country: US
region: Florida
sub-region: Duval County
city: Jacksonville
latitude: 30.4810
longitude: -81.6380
§
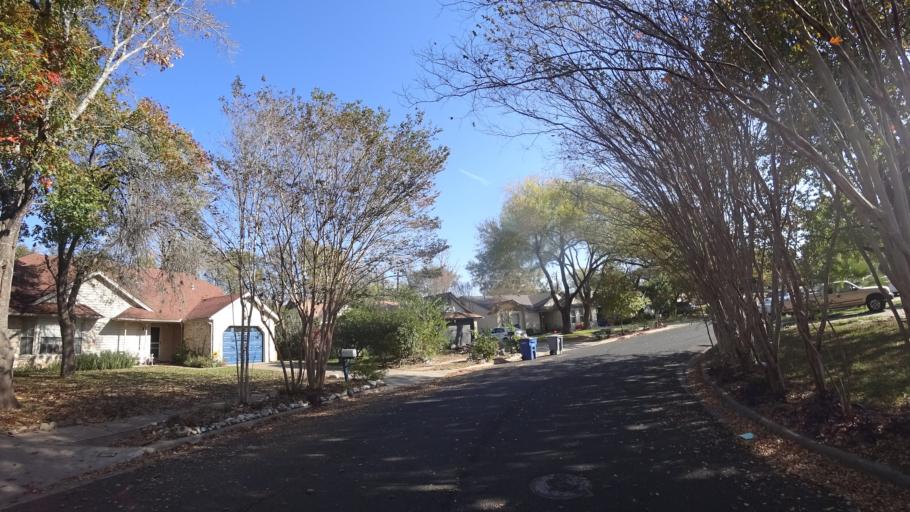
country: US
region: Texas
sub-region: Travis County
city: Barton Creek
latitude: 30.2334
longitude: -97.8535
§
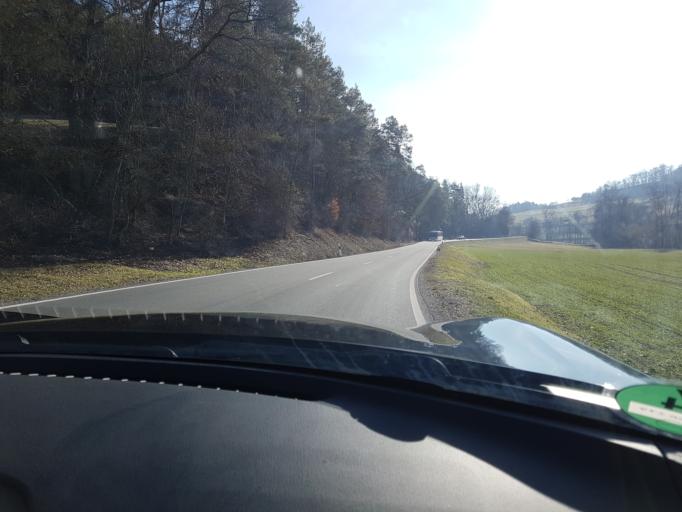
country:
§
» **Directive**
Count the lines in the records above that contain the string "region". Reply with the number only.

» **Task answer**
4